In comes the Lord of Life in the world of death: "The stone that the builders rejected has become the cornerstone". Tobit was rejected, just like all the other prophets, persecuted, Moses, even Elijah, and so forth. And all the world makes them do is flee to Heaven...Home. But prophets are here for a reason, we are here for a reason. It is an offering. This life, it is an offering to our Lord. What are you offering to Him? How are you offering? Why are you offering? Are you truly offering? I wrote a song yesterday that spoke on this offering. It said in Spanish as if the Lord is speaking "If you want to fly with me, let go of what you love", even let go of your burdens, let them go, He already has them handled. He asks later in the song "Give me your love". This is crucial in living life in the Holy Spirit. The love of God, the fire within. The light within. These readings today are not a story of long ago, but of our story today with our Lord.
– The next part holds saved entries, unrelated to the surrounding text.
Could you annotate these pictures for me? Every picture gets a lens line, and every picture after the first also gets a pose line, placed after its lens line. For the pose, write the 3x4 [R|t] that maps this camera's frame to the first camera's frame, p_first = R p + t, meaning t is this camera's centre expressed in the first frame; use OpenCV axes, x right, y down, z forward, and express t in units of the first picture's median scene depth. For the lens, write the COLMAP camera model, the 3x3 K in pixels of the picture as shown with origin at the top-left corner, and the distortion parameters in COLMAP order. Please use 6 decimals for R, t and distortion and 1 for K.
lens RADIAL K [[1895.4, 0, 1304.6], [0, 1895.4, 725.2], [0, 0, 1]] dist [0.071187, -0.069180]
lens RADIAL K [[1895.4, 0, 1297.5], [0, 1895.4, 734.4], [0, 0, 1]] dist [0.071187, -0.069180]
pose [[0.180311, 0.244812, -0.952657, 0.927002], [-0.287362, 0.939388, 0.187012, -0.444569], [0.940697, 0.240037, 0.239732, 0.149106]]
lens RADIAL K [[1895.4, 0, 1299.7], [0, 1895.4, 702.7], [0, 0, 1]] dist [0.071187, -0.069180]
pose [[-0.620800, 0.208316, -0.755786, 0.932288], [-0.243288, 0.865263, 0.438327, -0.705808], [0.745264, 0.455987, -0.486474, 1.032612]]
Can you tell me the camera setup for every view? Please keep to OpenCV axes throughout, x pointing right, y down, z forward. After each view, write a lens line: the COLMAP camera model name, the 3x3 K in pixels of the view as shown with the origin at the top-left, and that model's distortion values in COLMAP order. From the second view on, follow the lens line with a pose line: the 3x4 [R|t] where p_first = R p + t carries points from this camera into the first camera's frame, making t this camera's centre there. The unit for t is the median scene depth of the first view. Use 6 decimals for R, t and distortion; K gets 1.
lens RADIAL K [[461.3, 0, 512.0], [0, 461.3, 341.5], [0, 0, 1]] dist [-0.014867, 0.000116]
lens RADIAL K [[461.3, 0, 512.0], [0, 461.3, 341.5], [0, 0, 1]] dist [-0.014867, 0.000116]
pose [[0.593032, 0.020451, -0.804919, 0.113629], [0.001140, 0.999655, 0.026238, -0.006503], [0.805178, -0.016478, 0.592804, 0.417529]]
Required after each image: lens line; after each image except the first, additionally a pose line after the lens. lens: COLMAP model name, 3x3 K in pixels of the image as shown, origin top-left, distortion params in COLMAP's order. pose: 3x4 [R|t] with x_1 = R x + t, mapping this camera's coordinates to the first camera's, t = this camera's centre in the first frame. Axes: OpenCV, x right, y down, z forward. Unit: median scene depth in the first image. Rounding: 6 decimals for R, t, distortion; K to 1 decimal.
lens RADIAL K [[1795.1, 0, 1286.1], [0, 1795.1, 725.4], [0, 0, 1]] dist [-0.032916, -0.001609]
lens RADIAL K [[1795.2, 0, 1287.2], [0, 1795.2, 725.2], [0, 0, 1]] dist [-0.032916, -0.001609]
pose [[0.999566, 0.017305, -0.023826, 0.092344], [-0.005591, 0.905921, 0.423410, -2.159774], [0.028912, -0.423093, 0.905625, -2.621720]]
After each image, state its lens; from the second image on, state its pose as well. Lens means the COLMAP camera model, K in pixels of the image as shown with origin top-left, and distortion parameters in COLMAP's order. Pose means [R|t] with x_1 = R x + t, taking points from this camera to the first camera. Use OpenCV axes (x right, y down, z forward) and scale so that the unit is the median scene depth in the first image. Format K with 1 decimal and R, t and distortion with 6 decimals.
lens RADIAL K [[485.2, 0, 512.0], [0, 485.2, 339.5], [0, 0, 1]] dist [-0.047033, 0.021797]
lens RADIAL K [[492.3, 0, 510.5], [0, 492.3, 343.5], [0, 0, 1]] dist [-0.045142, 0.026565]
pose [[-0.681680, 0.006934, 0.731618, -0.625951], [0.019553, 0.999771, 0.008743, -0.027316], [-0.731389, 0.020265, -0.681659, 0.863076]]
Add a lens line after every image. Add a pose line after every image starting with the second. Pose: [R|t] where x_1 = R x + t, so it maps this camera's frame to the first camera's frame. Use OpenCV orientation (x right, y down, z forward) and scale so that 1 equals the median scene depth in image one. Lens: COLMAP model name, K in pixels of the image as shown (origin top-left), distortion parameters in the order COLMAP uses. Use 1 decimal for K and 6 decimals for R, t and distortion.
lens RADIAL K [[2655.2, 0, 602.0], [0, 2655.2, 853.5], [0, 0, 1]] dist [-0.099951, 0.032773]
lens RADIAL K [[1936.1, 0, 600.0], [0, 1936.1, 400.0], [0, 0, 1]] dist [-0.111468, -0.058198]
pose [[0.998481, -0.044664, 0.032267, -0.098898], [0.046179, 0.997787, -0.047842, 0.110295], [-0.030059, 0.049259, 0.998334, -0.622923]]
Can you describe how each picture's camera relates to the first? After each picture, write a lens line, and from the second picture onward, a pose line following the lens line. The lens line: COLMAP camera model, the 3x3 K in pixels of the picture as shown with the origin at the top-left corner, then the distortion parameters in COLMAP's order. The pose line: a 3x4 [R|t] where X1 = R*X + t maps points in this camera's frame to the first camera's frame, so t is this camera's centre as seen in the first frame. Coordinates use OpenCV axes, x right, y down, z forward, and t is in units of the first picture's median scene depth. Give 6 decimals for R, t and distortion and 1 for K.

God wants us to be good stewards, children accepting of Him our Father. That is to say, the world is the vineyard. If you notice, there is always a rejection of God. Whether atheist, or a so called follower who does not follow the law, the commands of the Lord and delight in them.

Why is it crucial that we take care of the vineyard as God says?

One time Jesus said "I am the Vine".

This means, God is in the world. The vineyard is God's world. Not ours. We should know our place before God. We should hold Him in great compassionate love, which means fear, fear to upset, fear to break His heart, fear to be driven away by our own whims.


A sincere acceptance of Him. I pray the Holy Spirit make His light shine bright across the world in need of you of Him in you.